▶ **Exercise text**
━━━━━━━━

Essentially, with a (Hash)Map we can associate keys of some type, with values of the same or another type. Such as mapping strings -> integers. Setting and looking up a value in a map is in constant O(1) time, whereas with an array, looking for a value (indexOf()) is in linear O(n) time. Using Map, the problem could be reduced to linear complexity. (Additionally, splice is an 'expensive' O(n) operation to remove an element from an array in JS).

Here is an idea / some pseudocode of how you might use a Map to solve the problem by mapping each word (string) to the count of how many occurrences we have of that word (integer).

map is an initially empty map

for every word in magazine:
    if word not in map:
        add word to map with count 1
    else:
        increment count of word in map

for every word in note:
    if word not in map or count of word in map = 0:
        show "No."
        return
    else:
        decrement count of word in map (word has been used)

show "Yes."

━━━━━━━━

▶ **Source data**
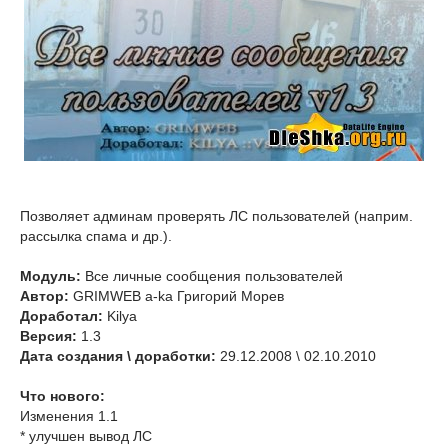
Позволяет админам проверять ЛС пользователей (наприм.
рассылка спама и др.).
Модуль:
Все личные сообщения пользователей
Автор:
GRIMWEB a-ka Григорий Морев
Доработал:
Kilya
Версия:
1.3
Дата создания \ доработки:
29.12.2008 \ 02.10.2010
Что нового:
Изменения 1.1
* улучшен вывод ЛС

━━━━━━━━

▶ **Exercise set**
A) In the text on using a Map, shorten the paragraph that begins "Essentially, with a (Hash)Map" into a list that keeps its main facts.
B) According to the text on using a Map, how long does it take to look for a value in an array with indexOf()?
C) Carry on the text about using a Map to count words, starting right after its final line.

▶ **Results by task**
A)
- A (Hash)Map links keys of one type to values of the same or another type, for example strings to integers.
- Setting and looking up a value in a map takes constant O(1) time.
- Looking for a value in an array with indexOf() takes linear O(n) time.
- Using a Map could bring the problem down to linear complexity.
- In JS, splice is also an expensive O(n) operation for removing an element from an array.

B) Linear O(n) time.

C)
return

Ignoring the hashtables for a moment, your code is a bit unnecessarily complicated in places. We don't actually need two nested for-loops. Only one that goes through all words in note and removes them from magazine array as we use them up. This removes the need for all the nested if- conditions and the boolean flag isRansom. Finally, if you have something that looks like at the end of a function:

if(someBooleanValue) {
    return true;
}

This can be replaced by:

return someBooleanValue;

Check also the parameter and return types of the function: in the HackerRank problem, magazine and note are already string arrays, and the function is not expected to return a boolean value, merely print to the console. With that in mind, here is how it could be done:

function checkMagazine(magazine, note) {    
    for (let word of note) {
        let i = magazine.indexOf(word);

        if (i == -1) {
            console.log("No")
            return; 
        }     
        magazine.splice(i, 1);
    }

    console.log('Yes');
}

Note that despite there being no nested for-loops, it is still quadratic in complexity due to the outer loop (for every word in note), and the linear complexity of splice and indexOf inside this loop.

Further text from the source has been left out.